• REQUIRED WORK:
(A) Output the passage of the Whitecap disclaimer from "Readers are cautioned that the foregoing" to "SEDAR+ website (www.sedarplus.ca).".
(B) In the Whitecap disclaimer, which website is given for accessing reports on file with securities regulatory authorities?

• TEXT UNDER STUDY:
+===+
Readers are cautioned that the foregoing lists of factors are not exhaustive. Additional information on these and other factors that could affect our operations or financial results are included in reports on file with applicable securities regulatory authorities and may be accessed through the SEDAR+ website (www.sedarplus.ca).

These forward-looking statements are made as of the date of this press release and we disclaim any intent or obligation to update publicly any forward-looking information, whether as a result of new information, future events or results or otherwise, other than as required by applicable securities laws.

This press release contains future-oriented financial information and financial outlook information (collectively, "FOFI") about our forecast 2025 capital expenditures, including the allocation to our unconventional and conventional assets; the portion of our free cash flow that will be generated by our conventional wells in 2025; our forecast for net debt of approximately $1 billion (0.5 times Debt to EBITDA) upon close of the PGI transaction; our forecast for $1.6$1.7 billion of funds flow in 2025 at US$70/bbl WTI and $2.50/GJ AECO; that at US$70/bbl WTI our 2025 Viking program is expected to have an average per well payout of only eleven months; that recent wells in the Frobisher formation are forecasted to achieve capital payout three times in the first three years of production; and our forecast for commodity prices in 2025; all of which are subject to the same assumptions, risk factors, limitations, and qualifications as set forth in the above paragraphs. The actual results of operations of Whitecap and the resulting financial results will likely vary from the amounts set forth herein and such variation may be material. Whitecap and its management believe that the FOFI has been prepared on a reasonable basis, reflecting management's best estimates and judgments. However, because this information is subjective and subject to numerous risks, it should not be relied on as necessarily indicative of future results. Except as required by applicable securities laws, Whitecap undertakes no obligation to update such FOFI. FOFI contained in this press release was made as of the date of this press release and was provided for the purpose of providing further information about Whitecap's anticipated future business operations. Readers are cautioned that the FOFI contained in this press release should not be used for purposes other than for which it is disclosed herein.
+===+
Page images and extracted text
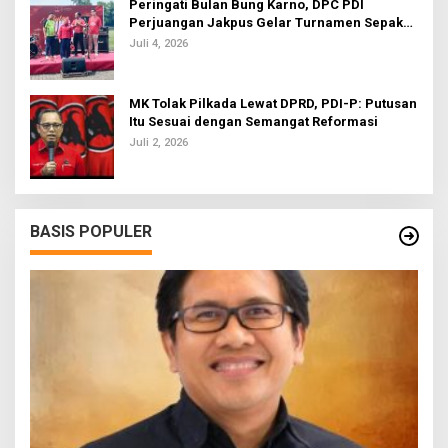
Peringati Bulan Bung Karno, DPC PDI
Perjuangan Jakpus Gelar Turnamen Sepak
Bola U-20
Juli 4, 2026
MK Tolak Pilkada Lewat DPRD, PDI-P: Putusan
Itu Sesuai dengan Semangat Reformasi
Juli 2, 2026
BASIS POPULER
+===+
• ANSWERS FOR THE TASKS:
(A)
Readers are cautioned that the foregoing lists of factors are not exhaustive. Additional information on these and other factors that could affect our operations or financial results are included in reports on file with applicable securities regulatory authorities and may be accessed through the SEDAR+ website (www.sedarplus.ca).

(B) The SEDAR+ website (www.sedarplus.ca).